We are fortunate to work on a broad and varied range of cars, many of which have remarkable stories behind them. An important and fascinating part of restoration is the research needed to ensure authenticity and to appreciate elements and finishes which require conservation. Tracing and understanding a car’s history can be hugely important to achieve this.
Below is a brief selection of cars we have worked on embracing this ethos. We are lucky enough to possess original period photographs of these cars, giving us the rare opportunity to compare them to current photographs.
This stunning Astura carries “Bocca” coachwork by Pininfarina. This coachwork takes its name from the dealership which commissioned the production and was a close family friend of Lancia. Only six cars carried this particular style of coachwork, of which only four survive. This car is one of only two built on the long chassis. The Astura is powered by a narrow angle 2.9 litre V8 engine and employs Lancia’s sliding pillar front suspension. When clothed with this body the Astura was the most luxurious, elegant and expensive car produced in Italy in the 1930s.
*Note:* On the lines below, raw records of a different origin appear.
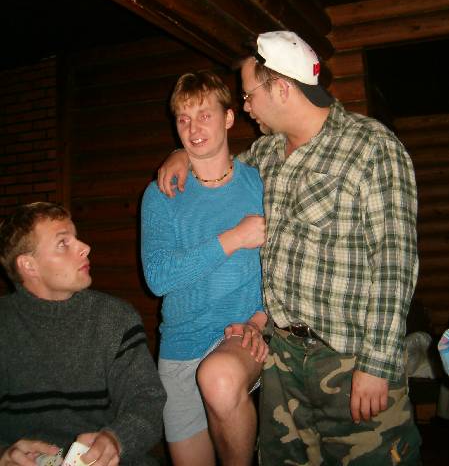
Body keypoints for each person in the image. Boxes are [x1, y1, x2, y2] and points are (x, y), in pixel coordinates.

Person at [157, 31, 422, 465]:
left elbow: (395, 262)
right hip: (281, 360)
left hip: (349, 356)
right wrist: (180, 153)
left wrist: (377, 364)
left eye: (248, 95)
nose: (245, 107)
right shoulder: (265, 155)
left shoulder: (369, 146)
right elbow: (215, 164)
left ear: (280, 88)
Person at [141, 70, 268, 466]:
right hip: (179, 348)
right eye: (183, 119)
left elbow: (282, 264)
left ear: (229, 118)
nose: (193, 128)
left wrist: (260, 320)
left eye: (204, 115)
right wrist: (235, 238)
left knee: (221, 378)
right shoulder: (162, 193)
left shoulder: (260, 183)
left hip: (239, 336)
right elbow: (158, 277)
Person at [0, 202, 166, 466]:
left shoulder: (115, 318)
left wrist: (116, 440)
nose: (85, 247)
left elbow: (146, 399)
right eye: (63, 243)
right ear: (29, 266)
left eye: (76, 237)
This particular car was first registered on 17th November 1936 in the name of Navarra Viggiani, one of Mussolini’s generals. It remained on Italian soil until it was sold to the present owner in 2015. It has also retained its Italian registration number – Roma 53070 – throughout its life. This car is totally original and carries a magnificent unrestored body and interior. It still retains the original intricate cross latticed leather seats and elaborate power hood, which Sergio Farina himself designed after being soaked with the roof down in a thunderstorm between Genoa and Turin. The Farina coachwork is so elegant and striking that it makes even the best of contemporary British coachwork appear old fashioned and conservative. We have carried out a sympathetic and thorough recommissioning, ensuring the car performs like new whilst conserving its original finishes. It has since achieved multiple concours successes.
During the early Edwardian period Renault were producing high quality cars that proved themselves as formidable racing cars, winning the very first Grand Prix event held in France in 1906. Early Renaults are very distinctive as they had the radiator mounted behind the engine. To aid cooling, the engine bay was cowled and the flywheel had blades which drew air though the radiator. This system was very effective and allowed the continued use of a “coal scuttle” type bonnet, a feature which became synonymous with the Renault make.
This car was bought new by the current Duke of Rutland’s great-grandfather and has remained within the same family since new. Very early on the Duke commissioned the Castle’s carpenter to produce wooden storage boxes for the running boards and an Auster type windscreen was also fitted. These features remain intact, fitted to the car today.
Fittingly the car is housed in the portico at Belvoir Castle. The family have a wonderful period photograph that shows the Duke’s grandfather and father travelling in the car in 1936 alongside the castle walls. For many years the car remained unused and it was the current Duke of Rutland who commissioned us to carry out a full mechanical rebuild. Since completion the Duke enjoys a drive through the Belvoir Vale on a weekly basis, come rain or shine!
Few models of car carry such an illustrious name as the Silver Ghost, having been in production since 1907. Chassis no. 120 EU is highly notable for being the last Silver Ghost produced by the Derby factory and supplied to the home market in 1925. Since then it has only had three owners from new. The car remains in wonderful original condition and strikingly its log books detail every single one of its 129,000 miles from 1929 onward.
120 EU was originally supplied with an adjustable front seat which contained occasional seats for the rear compartment, Barker dipping head lamps and a “dull polished instrument board”. The original owner was clearly an unassuming chap as he also specified no mascot or exhaust cut out.
We have undertaken very thorough mechanical repairs and servicing ensuring the car runs and performs exactly as a Silver Ghost should. We also reconstructed the original double hinged windscreen which was exchanged in the 1950s to install modern luxuries such as windscreen wipers. In 2014 120 EU completed the “1000 Mile Trial” without fault.
During the Veteran and Edwardian periods Lanchester produced high quality cars to rival Rolls-Royce and Napier. Always very strong on theoretical design they employed advanced (and often unorthodox) design. The 38hp above has an overhead valve engine, a three speed pre-select type gearbox, and worm and wheel back axle. The car’s layout is typically unusual being a Lanchester design and has the engine and gearbox mounted as one unit between the driver and front passenger. This layout requires no bonnet resulting in a very spacious car, having a relatively short wheel base.
This 1912 example was originally sold to H.H. The Maharajah of Rewa. He ordered a special 38hp state limousine with the roof incorporating ventilation louvres and an electric fan inside the dome. The entire limousine top and driver’s canopy were designed to be removable so that the car could be used as an open tourer. It remained in India until the 1960s and on its return to the UK it was restored.
It is now nearly 50 years since the car was restored, during which time its condition has deteriorated. Furthermore, restoration techniques and knowledge have evolved so we are “re-restoring” this car. We very much look forward to making comparisons to its contemporary rival, the Silver Ghost, when the car is in “tip top” order.